本書は労使関係論や女性労働論を専攻の立教大学経済学部教授である首藤若菜氏による著作で、物流企業や運送会社、業界団体、労働組合、荷主業者、国交省、厚生労働省などへのインタビュー調査などで収集した資料に基づいてトラック業界におけるドライバーの働く姿を描写し、労働の観点から「物流危機」をもたらした原因を明らかにすることを目的としています。

第1章「宅配が止まる?――ヤマト・ショックから考える」ではまず、ヤマト運輸で問題となったサービス残業と、その解消のために利用者が追求する利便性のための事業が抑制されつつあるという事態について言及されています。本章ではその原因について、ネット通販などの利用者と通販業者が求める「即日配達」や「送料無料」などのサービスが大きな一因であると明らかにしており、また同社では「働き方改革」が取り組まれ始めたことも述べられています。しかし、ヤマト運輸が荷主や利用者の利益を優先させてきたように、中小運送会社のドライバーもまた荷主の都合に振り回されて働いているという、業界の商慣行や雇用慣行の影響などについても本章最後では言及されています。

第2章「休めない、支払われない、守られない――トラックドライバーの現実」では、物流における物の輸送手段で9割を占めるトラックのドライバーが、延着へのプレッシャーから常に時間に追われ、その上高速料金が荷主から収受できないために自身の休憩時間を削ってでも高速道路を利用せず経費削減をしているなどの劣悪な労働の実態について示されています。また、特にトラック運転手は労働時間管理がルーズになりやすいため、ドライバーに対しては一般労働者とは別の労働時間の基準が適用されましたが、強行法規ではなく、十分に遵守されていない現状についても述べられています。

第3章「悩む物流――なぜこんなに安く荷物が届くのか」では、高速道路整備に伴う物流ニーズの上昇などのトラック業界の特性や構造により、運送会社が荷主に対して交渉力を持ちえない現状についてまず言及されます。また、2003年にトラック業界における営業区域の制限が廃止されたことに対し、業界団体の全ト協が反対していた一方で、ヤマト運輸などの企業は消費者をより重視できると肯定的でしたが、この規制緩和によって運賃の決定方法が制度的なものから市場的なものになったと述べられています。本章では他にも、トラック業界には賃金の低下や成果主義の傾向がもたらされたことや、物流二法によってどのような結果がもたらされたかについて述べられており、最後には、現実的でより効果的な施策として、社会保険の加入や労働時間などのワーク・ルールを遵守しうる規模の事業者のみに参入を制限する案を挙げ、社会的規制を機能させるためには、経済的規制を強化する必要があるとまとめられています。

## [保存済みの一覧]
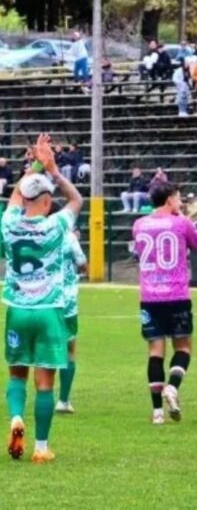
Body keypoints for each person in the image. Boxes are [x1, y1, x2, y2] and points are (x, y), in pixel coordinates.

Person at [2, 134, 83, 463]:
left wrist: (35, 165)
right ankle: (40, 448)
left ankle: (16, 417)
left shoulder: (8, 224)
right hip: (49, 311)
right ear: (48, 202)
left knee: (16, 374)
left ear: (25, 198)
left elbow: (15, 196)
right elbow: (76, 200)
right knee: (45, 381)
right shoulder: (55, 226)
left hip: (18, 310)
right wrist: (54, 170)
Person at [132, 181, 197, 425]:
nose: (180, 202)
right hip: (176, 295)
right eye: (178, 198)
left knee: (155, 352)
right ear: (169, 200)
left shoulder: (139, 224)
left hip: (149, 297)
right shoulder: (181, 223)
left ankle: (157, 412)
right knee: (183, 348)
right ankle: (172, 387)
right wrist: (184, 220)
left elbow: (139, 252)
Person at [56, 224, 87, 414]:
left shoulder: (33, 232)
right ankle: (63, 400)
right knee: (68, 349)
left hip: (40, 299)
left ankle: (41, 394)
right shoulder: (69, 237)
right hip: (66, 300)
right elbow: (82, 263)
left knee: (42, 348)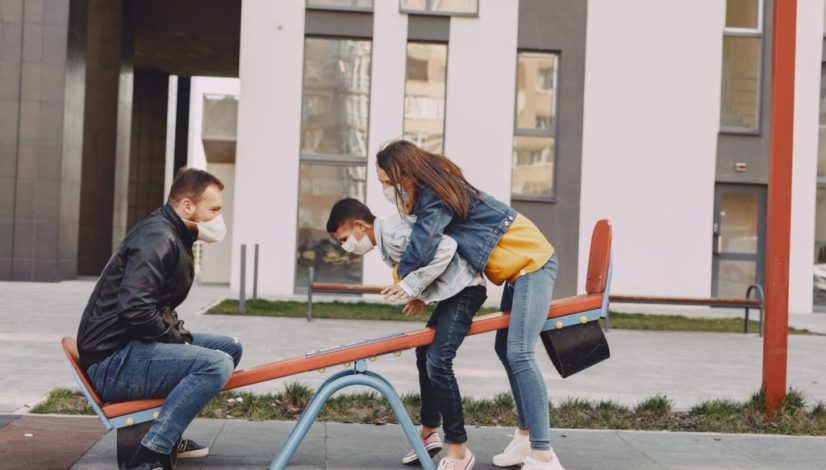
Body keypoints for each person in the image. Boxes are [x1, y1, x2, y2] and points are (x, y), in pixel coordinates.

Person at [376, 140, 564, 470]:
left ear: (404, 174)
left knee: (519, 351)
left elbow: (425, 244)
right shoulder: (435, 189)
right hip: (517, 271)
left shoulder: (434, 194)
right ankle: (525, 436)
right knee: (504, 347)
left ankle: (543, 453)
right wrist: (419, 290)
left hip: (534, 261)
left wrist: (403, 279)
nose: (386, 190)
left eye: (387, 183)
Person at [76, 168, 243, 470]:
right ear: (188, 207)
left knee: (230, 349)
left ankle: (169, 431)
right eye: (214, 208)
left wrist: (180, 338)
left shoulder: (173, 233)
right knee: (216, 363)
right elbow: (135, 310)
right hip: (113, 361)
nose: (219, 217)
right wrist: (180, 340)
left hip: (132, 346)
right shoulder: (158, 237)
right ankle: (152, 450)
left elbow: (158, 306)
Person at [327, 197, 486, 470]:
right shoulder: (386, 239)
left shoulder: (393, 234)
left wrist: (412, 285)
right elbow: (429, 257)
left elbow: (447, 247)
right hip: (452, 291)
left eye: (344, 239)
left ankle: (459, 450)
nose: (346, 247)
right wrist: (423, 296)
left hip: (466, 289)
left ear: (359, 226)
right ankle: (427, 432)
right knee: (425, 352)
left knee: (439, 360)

## [作業内容]
• 1. この書評によると、2003年にトラック業界で廃止されたのはどのような制限ですか。
• 2. この書評の内容を2文で要約してください。
• 3. この書評から、「本書は労使関係論や女性労働論」と「することを目的としています。」の間の部分を、両端を含めてそのまま抜き出してください。

## [解答例]
• 1. 営業区域の制限です。

• 2. この書評は、立教大学経済学部教授の首藤若菜氏が、インタビュー調査などで収集した資料に基づいてトラックドライバーの働く姿を描き、労働の観点から「物流危機」の原因を明らかにすることを目的とした著作を紹介しています。各章では、ヤマト運輸のサービス残業と「即日配達」や「送料無料」などのサービスとの関係、休憩時間を削って働くドライバーの劣悪な労働実態、業界の構造により荷主に対して交渉力を持ちえない運送会社の現状と規制緩和の影響が取り上げられ、社会的規制を機能させるためには経済的規制を強化する必要があるとまとめられています。

• 3.
本書は労使関係論や女性労働論を専攻の立教大学経済学部教授である首藤若菜氏による著作で、物流企業や運送会社、業界団体、労働組合、荷主業者、国交省、厚生労働省などへのインタビュー調査などで収集した資料に基づいてトラック業界におけるドライバーの働く姿を描写し、労働の観点から「物流危機」をもたらした原因を明らかにすることを目的としています。